**PASSAGE PROVIDED**
--- --- ---

Each driver was allowed twelve laps during Saturday's one-hour qualifying session, with starting positions determined by the drivers' quickest laps. During this session, the 107% rule was in effect, requiring each driver to remain within 107% of the quickest lap time in order to qualify for the race. A five-driver duel for pole position characterised qualifying, which was sunny and warm. There was also heavy traffic observed around the circuit's narrow confines. During his last run in qualifying, Montoya had no traffic and lapped at 1:16.676, earning him the fifth pole position of his career, the only driver to lap in the 1:16 bracket and was more than seven-tenths of a second faster than Coulthard's 2001 pole lap. Coulthard was second, 0.392 seconds behind, beating his own season-best qualifying result. He felt that he could have improved on his final run but for traffic. A little fragment of grit lodged in Michael Schumacher's left eye during his second run, causing irritation. He received medical treatment with eye drops. A cloud of oil smoke from Räikkönen's car in the tunnel warned him of what he mistook for an on-track incident, so he aborted his first run and finished third. Ralf Schumacher, fourth, was delayed by Frentzen and admitted to not using his tyres to best effect on his last run. Barrichello complained Coulthard impeded him at the chicane during his second run, leaving him fifth. Räikkönen qualified sixth after having to drive Coulthard's spare McLaren due to an issue with his race car's oil engine system. The top six qualifiers were separated by a second. Trulli, seventh, had most of his runs affected by traffic. His teammate Button in eighth was unhappy with his car's balance and made an error on his third run. The two Toyotas qualified in the top ten for the first time. Salo was ninth and McNish tenth. Salo reported his Toyota was more balanced than in Thursday free practice while McNish hit a guard rail early in qualifying, knocking the front suspension slightly out of line and affecting the handling.

--- --- ---

**ENTRIES SUPPLIED**
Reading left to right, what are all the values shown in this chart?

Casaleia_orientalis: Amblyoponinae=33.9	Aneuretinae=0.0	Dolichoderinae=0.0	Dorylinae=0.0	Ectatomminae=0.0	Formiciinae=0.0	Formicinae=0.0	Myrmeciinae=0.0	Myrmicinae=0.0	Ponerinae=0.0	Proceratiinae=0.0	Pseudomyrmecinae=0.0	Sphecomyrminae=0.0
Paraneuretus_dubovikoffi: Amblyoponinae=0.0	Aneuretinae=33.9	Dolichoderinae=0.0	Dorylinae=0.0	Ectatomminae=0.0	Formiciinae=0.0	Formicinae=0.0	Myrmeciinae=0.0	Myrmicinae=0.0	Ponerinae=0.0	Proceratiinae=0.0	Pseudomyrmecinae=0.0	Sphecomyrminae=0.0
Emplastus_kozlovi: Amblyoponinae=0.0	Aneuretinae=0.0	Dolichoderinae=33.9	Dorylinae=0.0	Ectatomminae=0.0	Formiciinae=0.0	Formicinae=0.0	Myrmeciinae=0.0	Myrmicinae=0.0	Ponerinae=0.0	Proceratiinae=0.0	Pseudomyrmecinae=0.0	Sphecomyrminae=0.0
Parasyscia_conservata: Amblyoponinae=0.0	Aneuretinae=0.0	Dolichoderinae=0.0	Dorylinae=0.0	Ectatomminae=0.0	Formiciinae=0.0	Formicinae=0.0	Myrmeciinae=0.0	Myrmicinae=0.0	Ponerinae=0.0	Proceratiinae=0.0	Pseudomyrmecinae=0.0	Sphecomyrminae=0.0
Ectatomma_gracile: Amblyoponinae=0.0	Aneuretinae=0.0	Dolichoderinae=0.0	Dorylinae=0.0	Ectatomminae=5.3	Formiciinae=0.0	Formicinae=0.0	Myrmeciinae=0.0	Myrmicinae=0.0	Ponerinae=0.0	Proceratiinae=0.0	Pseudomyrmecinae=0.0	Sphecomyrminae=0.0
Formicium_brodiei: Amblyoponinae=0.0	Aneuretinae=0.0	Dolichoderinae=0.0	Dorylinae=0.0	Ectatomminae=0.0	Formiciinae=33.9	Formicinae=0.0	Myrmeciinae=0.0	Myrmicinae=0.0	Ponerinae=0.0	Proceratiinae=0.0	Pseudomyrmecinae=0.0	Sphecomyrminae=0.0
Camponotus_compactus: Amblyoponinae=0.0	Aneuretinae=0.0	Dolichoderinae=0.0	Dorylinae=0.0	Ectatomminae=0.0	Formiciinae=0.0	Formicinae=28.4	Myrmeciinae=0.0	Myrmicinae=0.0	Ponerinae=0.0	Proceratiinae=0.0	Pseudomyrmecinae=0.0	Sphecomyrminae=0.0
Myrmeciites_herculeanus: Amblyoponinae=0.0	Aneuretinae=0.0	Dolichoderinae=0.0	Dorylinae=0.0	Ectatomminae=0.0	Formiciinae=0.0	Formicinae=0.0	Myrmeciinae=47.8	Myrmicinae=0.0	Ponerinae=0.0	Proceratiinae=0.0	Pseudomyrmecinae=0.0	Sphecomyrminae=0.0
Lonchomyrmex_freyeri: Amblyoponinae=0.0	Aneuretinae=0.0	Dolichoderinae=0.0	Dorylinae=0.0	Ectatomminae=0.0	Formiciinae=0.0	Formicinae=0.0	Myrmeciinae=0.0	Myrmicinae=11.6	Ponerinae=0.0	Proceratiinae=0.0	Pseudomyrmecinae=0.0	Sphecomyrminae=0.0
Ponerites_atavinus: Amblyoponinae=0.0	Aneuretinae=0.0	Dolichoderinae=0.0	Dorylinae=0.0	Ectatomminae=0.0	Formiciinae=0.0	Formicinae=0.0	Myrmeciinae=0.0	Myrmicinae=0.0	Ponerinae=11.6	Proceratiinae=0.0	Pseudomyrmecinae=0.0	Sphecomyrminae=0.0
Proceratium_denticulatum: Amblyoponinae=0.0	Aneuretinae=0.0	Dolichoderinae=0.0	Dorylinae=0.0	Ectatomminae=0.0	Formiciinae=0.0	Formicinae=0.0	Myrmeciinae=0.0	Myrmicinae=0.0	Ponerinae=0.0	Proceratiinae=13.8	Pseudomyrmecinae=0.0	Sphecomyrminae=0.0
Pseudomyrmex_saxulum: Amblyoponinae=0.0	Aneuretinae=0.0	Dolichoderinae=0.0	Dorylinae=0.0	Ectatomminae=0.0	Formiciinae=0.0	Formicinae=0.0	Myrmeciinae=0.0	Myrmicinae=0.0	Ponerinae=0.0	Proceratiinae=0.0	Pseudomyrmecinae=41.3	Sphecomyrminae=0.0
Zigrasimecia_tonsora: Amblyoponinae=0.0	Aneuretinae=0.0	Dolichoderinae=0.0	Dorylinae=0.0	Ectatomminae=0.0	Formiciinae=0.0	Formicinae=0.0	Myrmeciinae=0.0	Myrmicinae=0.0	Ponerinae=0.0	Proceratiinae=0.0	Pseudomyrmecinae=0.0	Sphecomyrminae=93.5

--- --- ---

**EXERCISE AIM**
Please state the lap time Montoya set in the qualifying passage to earn pole position. Work only from the qualifying passage.

**TASK OUTPUT**
1:16.676